It goes without saying that you can find some really strange stuff on the internet. You can hire professional mourners to come to a funeral, prank your friends with a nice smelling candle that stinks when you light it (into such scents as skunk, baby diaper and flatulence), buy pants printed with disgusting and realistic pee and poo stains, unicorn meat and even socks that come in 3's because you will always lose one.
In the banking world things aren't that strange, but some fintech players nonetheless are certainly trying to move things away from the world of status quo banking. For instance, there are fintech players that cater to wealthy customers (promising a simpler, richer experience), others that aim to solve niche problems and still others that try to morph a whole bunch of things together.
One fintech player doing something interesting is Ascend. They have an alternative proposal for high interest payday loans to non prime borrowers.

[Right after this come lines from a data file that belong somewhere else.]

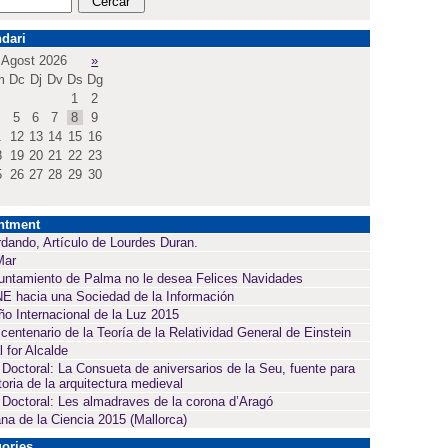
dari
Agost 2026
»
m
Dc
Dj
Dv
Ds
Dg
1
2
5
6
7
8
9
1
12
13
14
15
16
8
19
20
21
22
23
5
26
27
28
29
30
ntment
dando, Artículo de Lourdes Duran.
Mar
untamiento de Palma no le desea Felices Navidades
E hacia una Sociedad de la Información
ño Internacional de la Luz 2015
 centenario de la Teoría de la Relatividad General de Einstein
l for Alcalde
 Doctoral: La Consueta de aniversarios de la Seu, fuente para
toria de la arquitectura medieval
 Doctoral: Les almadraves de la corona d’Aragó
a de la Ciencia 2015 (Mallorca)
ories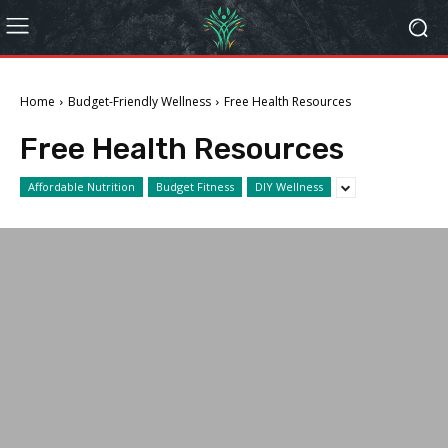
Home
Budget-Friendly Wellness
Free Health Resources
Free Health Resources
Affordable Nutrition
Budget Fitness
DIY Wellness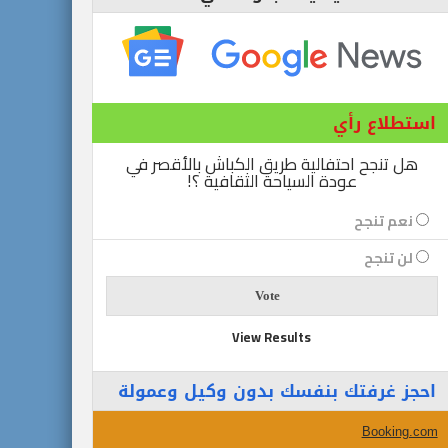
استطلاع رأي
هل تنجح احتفالية طريق الكباش بالأقصر في
عودة السياحة الثقافية ؟!
نعم تنجح
لن تنجح
View Results
احجز غرفتك بنفسك بدون وكيل وعمولة
Booking.com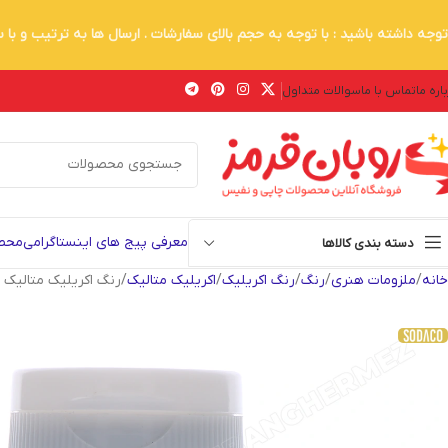
توجه داشته باشید : با توجه به حجم بالای سفارشات . ارسال ها به ترتیب و با
اره ما
تماس با ما
سوالات متداول
معرفی پیج های اینستاگرامی
محصو
دسته بندی کالاها
خانه
ملزومات هنری
رنگ
رنگ اکریلیک
اکریلیک متالیک
رنگ اکریلیک متالیک سبز 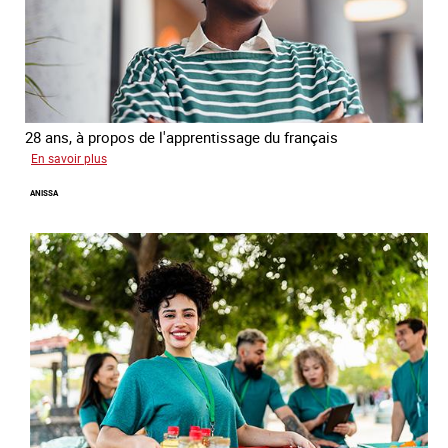
28 ans, à propos de l'apprentissage du français
sur
En savoir plus
Georgia
ANISSA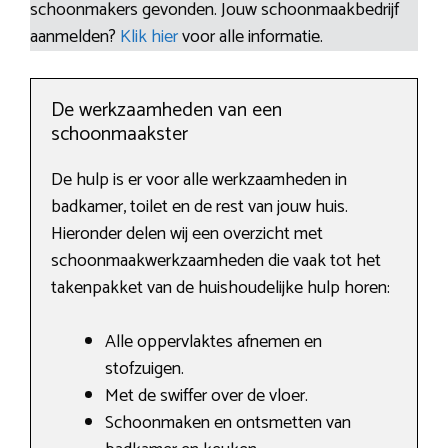
schoonmakers gevonden. Jouw schoonmaakbedrijf
aanmelden?
Klik hier
voor alle informatie.
De werkzaamheden van een
schoonmaakster
De hulp is er voor alle werkzaamheden in
badkamer, toilet en de rest van jouw huis.
Hieronder delen wij een overzicht met
schoonmaakwerkzaamheden die vaak tot het
takenpakket van de huishoudelijke hulp horen:
Alle oppervlaktes afnemen en
stofzuigen.
Met de swiffer over de vloer.
Schoonmaken en ontsmetten van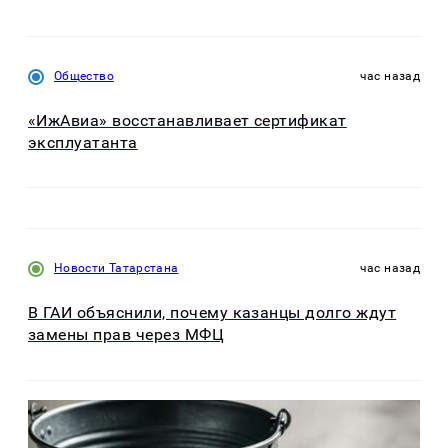
Общество
час назад
«ИжАвиа» восстанавливает сертификат
эксплуатанта
Новости Татарстана
час назад
В ГАИ объяснили, почему казанцы долго ждут
замены прав через МФЦ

Their program offers loans at a high 30% annual interest rate, but as borrowers demonstrate good habits (such as savings skills, reduce credit card spending and other things), the rate can decline to 15%. Maybe it is time for community banks to consider being more proactive with the loan book in similar fashion. You could perhaps approach existing customers that have exhibited good behaviors (such as paying their loans on a timely basis, etc.) and reduce their rate in exchange for an extended loan term or other such opportunity. It might be something to think about perhaps.
Another fintech company called Oportun is targeting specific groups of customers as well. They too are competing with payday lenders and pawn shops with their approach. Here, Oportun uses data analytics to score customers and then offers a fixed payment schedule over a period of 7 to 35 months. Payments are made 2x per month by borrowers in order to coincide with paycheck deposits, which may reduce risk to the lender. Perhaps community bankers could leverage part of this idea. Maybe bank lending teams could structure certain loans to borrowers where the borrower makes twice monthly payments (or more) in return for a lower rate. This could improve cashflows to the bank, reduce credit exposures, and perhaps even result in a higher credit quality loan that requires less loan loss reserves.
A third fintech company called Digit is designed to address the problem of people creating savings. It focuses on automating the process of saving by doing so a few dollars at a time. Users create an account where spending habits are monitored over time. Using algorithms, small dollars ($1.50 to $50) are then periodically transferred to your savings account. The idea is that people won't miss change in their pocket and even if only a little bit is saved every month it will add up. Community bankers in theory could do something similar perhaps. Every once in a while check customer balances under some new program and then text or alert them that you are moving money from one account to another automatically. Customers may appreciate the ease of such an approach and it can give your teams a deeper insight into how, where and when customers are spending money.
As can be seen from these simple examples, there are lots of ways savvy community bankers may be able to leverage up customer information to help your customers help themselves and help your bank over time.
In the meantime, we wonder what those shopping bots will pop onto your next news search after you look at such things as poop pants and stinky candles. Good luck out there.